Je finis donc toujours par répondre favorablement à leurs compréhensives incitations. Ils saluent ensuite mon départ avec maints « Allez, oust ! » ou « Bon vent ! » qui semblent les rendre joyeux et comme soulagés.
Il n’est pas donné à tout le monde d’aimer la solitude. Beaucoup de gens se trouvent bien seuls, peu se trouvent bien, seuls. Une différence pas seulement imputable à une virgule. Car il convient avant tout d’apprécier d’être en sa propre compagnie, ce qui est heureusement mon cas. Je suis à moi-même l’ami bienveillant qui me permet de remettre, de-ci, de-là, ma vie en perspective, et d’octroyer à la douce contemplation des choses le temps qui lui est nécessaire, loin des vaines agitations qui parasitent incessamment notre quotidien.
Mais n’y a t-il pas du danger à prendre ainsi du recul à doses régulières ? vous demandez-vous.
En effet, cette disposition d’esprit comporte sûrement un danger quelconque. Mais vous dire lequel, je ne sais pas.
Le recul a l’avantage en revanche de vous faire accéder à un champ de conscience élargi. Bien que ce soit sans doute ce dernier qui permette d’avoir du recul. La question n’a pas encore été tranchée.
Parfois, lorsque vous prenez vraiment beaucoup de recul, cela vous fait ressembler à un petit point sur l’horizon. A éviter.
Le plus souvent cela vous fait vous sentir seul quand vous ne l’êtes pas. Dans la foule, la contemplation admirative des autres vous laisse largement perplexe : ils ont tout l’air d’avoir l’intelligence d’un panier de poireaux, alors que vous, vous avez beau vous entraîner tous les matins dans la salle de bain, vous n’arrivez qu’à des résultats très insatisfaisants en la matière.
Oreillettisée, iphonisée, la majorité d’entre eux part il est vrai avec un incontestable avantage sur moi.

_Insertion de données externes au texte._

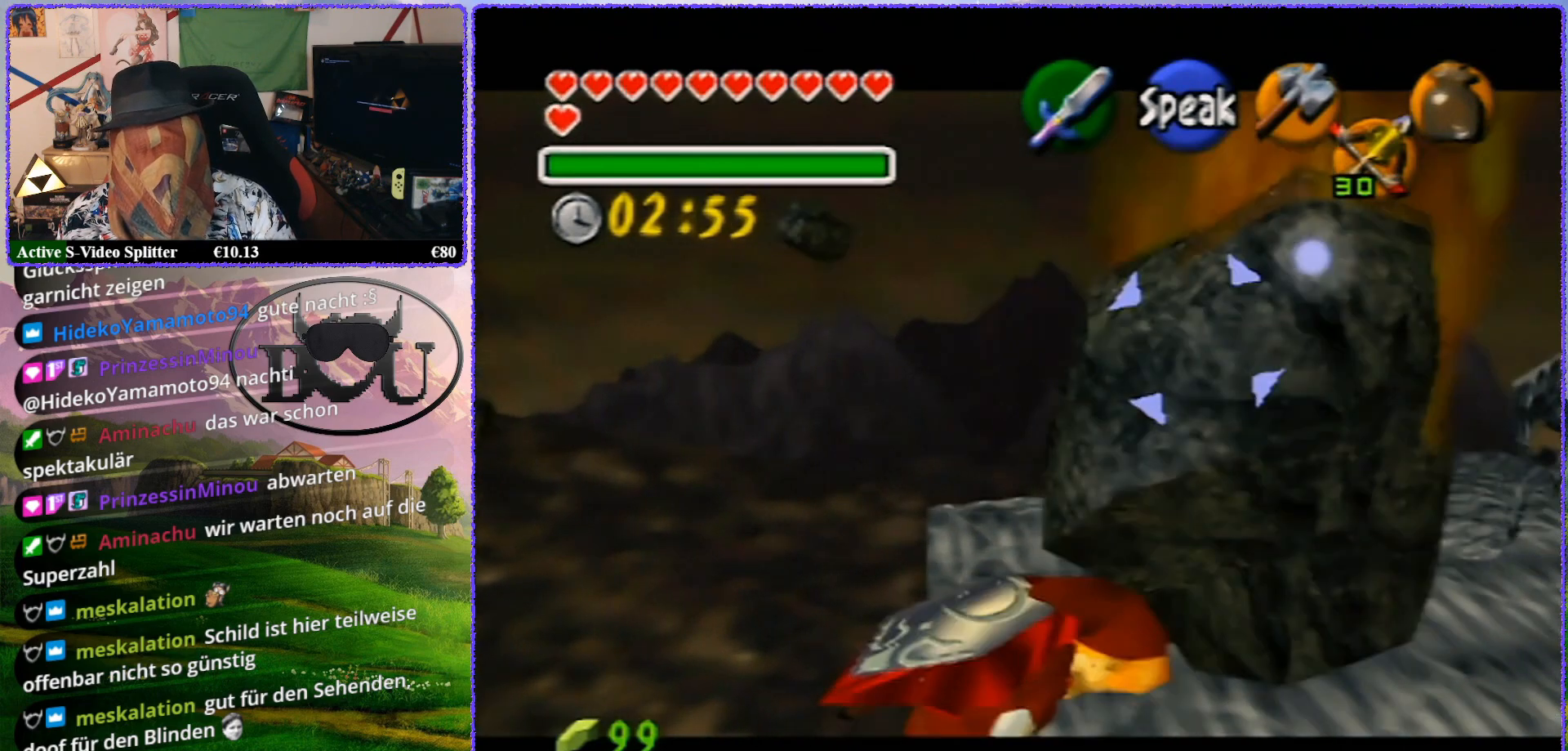
{"buttons": ["R1", "Z"], "left_stick": "center", "events": []}
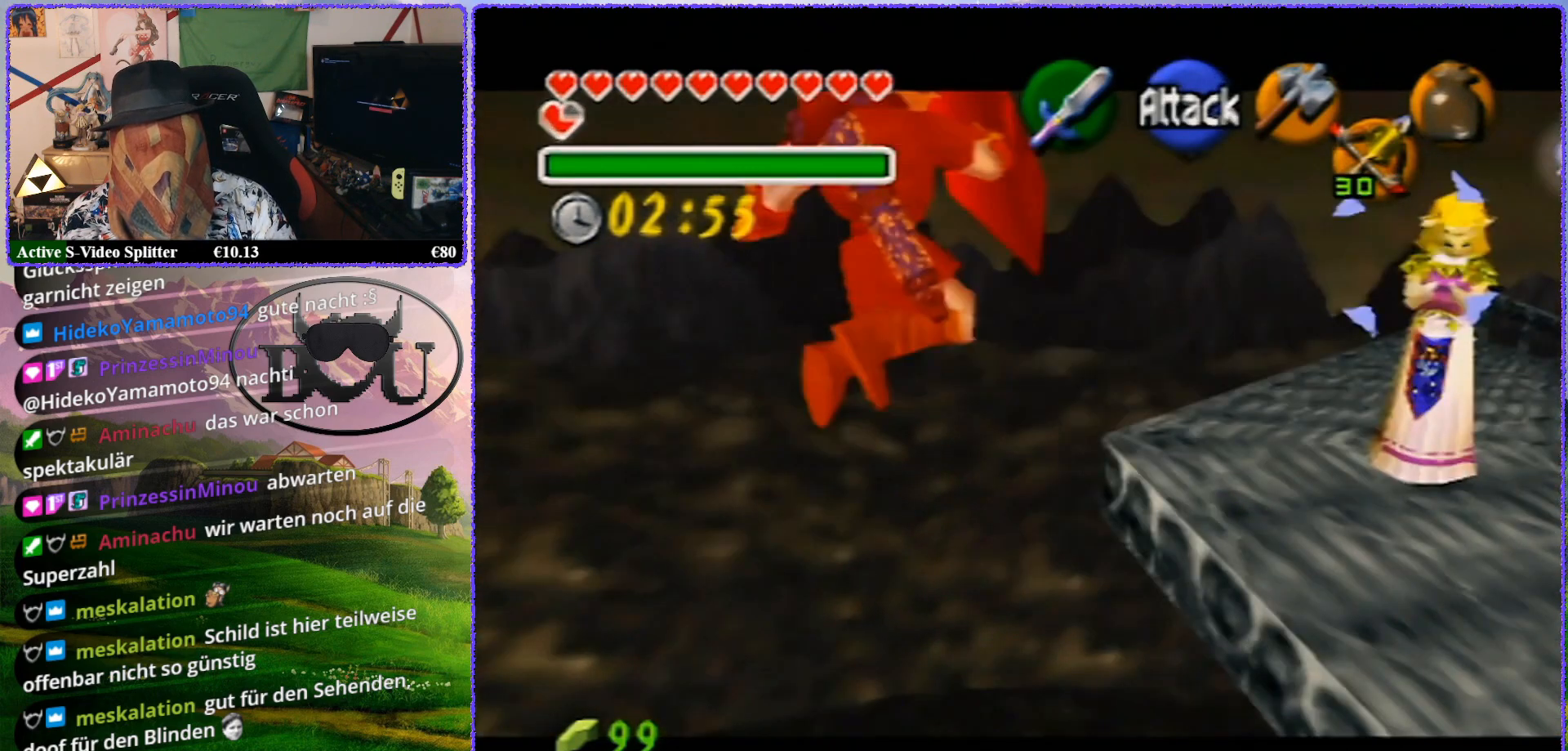
{"buttons": [], "left_stick": "center", "events": [[83, "R1", "up"], [83, "Z", "up"]]}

Handicapé par ma lourde tendance au recul, je peine donc péniblement à devenir un abruti plus accompli. Je ne souhaite cela à personne, surtout par les temps qui courent, si vite, dans cette direction.
Voilà ce qui guette à vouloir adopter une présomptueuse disposition au recul, à la réflexion, à l’arrêt. Qu’il faudrait être idiot pour dire que celle-ci comporte sûrement un danger quelconque, sans être fichu de dire lequel !
Cette disposition peut d’ailleurs entraîner plus loin encore. Mes pérégrinations basques m’ont ainsi indiqué plus clairement que jamais à quel point je devenais inapte au déplaisir. Je me sens devenir en matière de désagrément un incompétent absolu. Je laisse mes désirs voguer jusqu’aux verts pâturages de leur satisfaction, sans plus les dévier dans les censurantes voies du refoulement.
Mais où tout cela va-t-il donc me mener ?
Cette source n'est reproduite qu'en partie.